Object Detection

Overview

Object detection is one of the core tasks in computer vision. The goal is to simultaneously perform localization and classification — that is, to find all objects of interest in an image and output a bounding box and class label for each one.

Unlike image classification, which only outputs a single label, object detection must answer two questions at once:

What objects are present in the image?
Where is each object located?

Evaluation Metrics

IoU (Intersection over Union)

IoU is the standard metric for measuring the overlap between a predicted box and a ground-truth box:

\[ \text{IoU} = \frac{|B_{\text{pred}} \cap B_{\text{gt}}|}{|B_{\text{pred}} \cup B_{\text{gt}}|} \]

where \(B_{\text{pred}}\) is the predicted bounding box and \(B_{\text{gt}}\) is the ground-truth bounding box. IoU ranges from \([0, 1]\), and a detection is typically considered successful when \(\text{IoU} \geq 0.5\).

Precision and Recall

Precision: Among all samples predicted as positive, the proportion that are truly correct
Recall: Among all truly positive samples, the proportion that are correctly predicted

\[ \text{Precision} = \frac{TP}{TP + FP}, \quad \text{Recall} = \frac{TP}{TP + FN} \]

AP and mAP

AP (Average Precision) is the area under the Precision-Recall curve for a single class:

\[ \text{AP} = \int_0^1 P(R) \, dR \]

mAP (mean Average Precision) is the average AP across all classes and serves as the most commonly used comprehensive evaluation metric for object detection:

\[ \text{mAP} = \frac{1}{C} \sum_{i=1}^{C} \text{AP}_i \]

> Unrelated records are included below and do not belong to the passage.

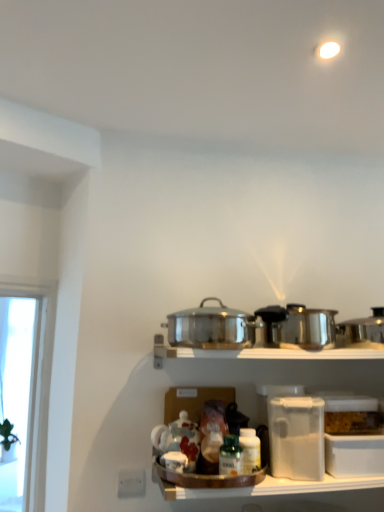
Question: Is shiny metallic crock pot at right, which ranks as the 1th crock pot in right-to-left order, situated inside polished stainless steel pot at center, the second crock pot from the right, or outside?

Choices:
 (A) inside
 (B) outside

Answer: (B)

Question: From the image's perspective, is shiny metallic crock pot at right, which ranks as the 1th crock pot in right-to-left order, positioned above or below polished stainless steel pot at center, the first crock pot from the left?

Choices:
 (A) above
 (B) below

Answer: (B)

Question: Which is farther from the shiny metallic crock pot at right, which ranks as the 1th crock pot in right-to-left order?

Choices:
 (A) clear plastic container at lower right
 (B) polished stainless steel pot at center, the first crock pot from the left
 (C) green glass bottle at center

Answer: (C)

Question: Which is nearer to the shiny metallic crock pot at right, which ranks as the 1th crock pot in right-to-left order?

Choices:
 (A) polished stainless steel pot at center, the first crock pot from the left
 (B) clear plastic container at lower right
 (C) green glass bottle at center

Answer: (B)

Different benchmarks define mAP slightly differently: PASCAL VOC uses \(\text{IoU} = 0.5\) (i.e., mAP@0.5), while COCO averages over multiple IoU thresholds (mAP@[0.5:0.95]).

Two-Stage Detectors

The core idea behind two-stage detectors is: first generate region proposals, then classify and refine each proposal.

R-CNN (2014)

R-CNN (Regions with CNN features) was the pioneering work that introduced deep learning to object detection:

Selective Search: Generate approximately 2,000 candidate regions on the input image
Feature Extraction: Resize each candidate region to a fixed size and pass it through a CNN (e.g., AlexNet) to extract features
Classification: Use an SVM to classify the features of each candidate region
Bounding Box Regression: Use a linear regressor to refine bounding box locations

Drawback: Each candidate region requires a separate forward pass through the CNN, making it extremely slow (~47 seconds per image).

Fast R-CNN (2015)

The key improvement in Fast R-CNN is shared convolutional computation:

Whole-image convolution: Run the CNN once on the entire image to obtain a full feature map
RoI Pooling: Project each candidate region onto the feature map and extract a fixed-length feature vector via the RoI Pooling layer
Multi-task loss: Jointly train the classification head and regression head using a combined loss function

\[ L = L_{\text{cls}}(p, u) + \lambda \cdot [u \geq 1] \cdot L_{\text{loc}}(t^u, v) \]

where \(L_{\text{cls}}\) is the classification loss (cross-entropy) and \(L_{\text{loc}}\) is the bounding box regression loss (Smooth L1).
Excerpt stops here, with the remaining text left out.